If MindShare wins the Unilever business from CIA in Italy, it will be in a stronger position to capitalise on Unilever’s move towards media consolidation. Currently, Western Initiative Media is in a global battle with WPP’s MindShare for the Unilever business.

In January, another key Unilever executive, CIA director Giulio Malegori, left to join MindShare. A source close to the company says: “I believe Benatti was instrumental in bringing Giulio Malegori to MindShare.”

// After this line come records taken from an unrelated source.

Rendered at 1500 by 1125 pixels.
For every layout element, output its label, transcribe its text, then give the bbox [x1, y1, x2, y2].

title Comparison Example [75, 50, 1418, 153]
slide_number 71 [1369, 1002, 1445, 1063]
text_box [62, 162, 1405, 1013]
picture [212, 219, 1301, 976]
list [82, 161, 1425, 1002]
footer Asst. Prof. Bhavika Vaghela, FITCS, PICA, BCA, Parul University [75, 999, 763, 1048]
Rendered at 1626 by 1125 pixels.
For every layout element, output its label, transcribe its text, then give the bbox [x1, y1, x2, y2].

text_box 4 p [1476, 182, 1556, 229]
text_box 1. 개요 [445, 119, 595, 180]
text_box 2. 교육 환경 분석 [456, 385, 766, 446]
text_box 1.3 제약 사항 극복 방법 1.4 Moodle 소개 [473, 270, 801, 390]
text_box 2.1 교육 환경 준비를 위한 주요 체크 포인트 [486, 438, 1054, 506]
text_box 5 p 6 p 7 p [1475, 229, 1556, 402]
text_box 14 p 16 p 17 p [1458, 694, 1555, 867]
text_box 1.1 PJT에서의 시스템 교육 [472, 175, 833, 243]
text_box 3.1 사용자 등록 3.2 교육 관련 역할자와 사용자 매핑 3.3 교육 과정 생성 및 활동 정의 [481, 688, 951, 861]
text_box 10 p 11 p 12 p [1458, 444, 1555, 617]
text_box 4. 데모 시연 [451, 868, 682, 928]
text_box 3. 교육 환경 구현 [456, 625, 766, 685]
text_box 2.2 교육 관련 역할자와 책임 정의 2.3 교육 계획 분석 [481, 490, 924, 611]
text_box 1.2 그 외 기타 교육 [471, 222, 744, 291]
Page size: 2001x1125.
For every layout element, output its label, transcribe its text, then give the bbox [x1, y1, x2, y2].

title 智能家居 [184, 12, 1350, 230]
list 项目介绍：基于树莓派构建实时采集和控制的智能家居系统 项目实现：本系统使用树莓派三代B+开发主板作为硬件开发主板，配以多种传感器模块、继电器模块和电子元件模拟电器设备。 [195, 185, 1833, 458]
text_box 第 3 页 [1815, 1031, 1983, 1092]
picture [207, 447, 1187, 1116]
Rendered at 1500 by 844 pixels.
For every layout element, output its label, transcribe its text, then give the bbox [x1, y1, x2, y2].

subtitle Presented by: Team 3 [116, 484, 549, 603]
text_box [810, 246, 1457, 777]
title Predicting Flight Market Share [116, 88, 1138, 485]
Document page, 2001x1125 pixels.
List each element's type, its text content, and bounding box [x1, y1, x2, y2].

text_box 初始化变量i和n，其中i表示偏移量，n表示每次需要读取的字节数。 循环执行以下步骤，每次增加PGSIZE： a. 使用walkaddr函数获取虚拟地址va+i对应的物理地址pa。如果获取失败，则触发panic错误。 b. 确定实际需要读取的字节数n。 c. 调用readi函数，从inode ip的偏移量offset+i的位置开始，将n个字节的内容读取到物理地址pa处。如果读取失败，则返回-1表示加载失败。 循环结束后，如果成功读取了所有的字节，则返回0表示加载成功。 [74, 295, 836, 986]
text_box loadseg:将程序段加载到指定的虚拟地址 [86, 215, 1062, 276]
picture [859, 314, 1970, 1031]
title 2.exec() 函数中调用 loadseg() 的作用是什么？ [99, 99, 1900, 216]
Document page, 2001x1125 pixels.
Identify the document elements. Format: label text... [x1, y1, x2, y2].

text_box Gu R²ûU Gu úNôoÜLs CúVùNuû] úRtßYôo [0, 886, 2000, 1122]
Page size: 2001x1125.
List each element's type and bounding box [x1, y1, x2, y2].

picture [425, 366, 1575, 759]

However, a CIA spokeswoman denies Benatti is joining MindShare. Mainardo de Nardis, chief executive of CIA Medianetwork UK says: “This resignation is very much for personal reasons – Marco is about to have his sixth baby. My answer can only be that he has a contract which means he cannot work for a competing organisation for two years.”

Italy is a vital market to Tempus Group, CIA Medianetwork’s parent company, and is thought to represent some 20 per cent of its billings. In Italy, CIA’s &£100m Unilever business is thought to represent almost one-fifth of the local office’s billings.

Benatti, founder and chairman of CIA Medianetwork Italy and a former CIA vice-chairman, clashed with Tempus Group chairman Chris Ingram two years ago when he sold his 14.6 per cent stake in the group to Martin Sorrell’s WPP (MW June 5 1997).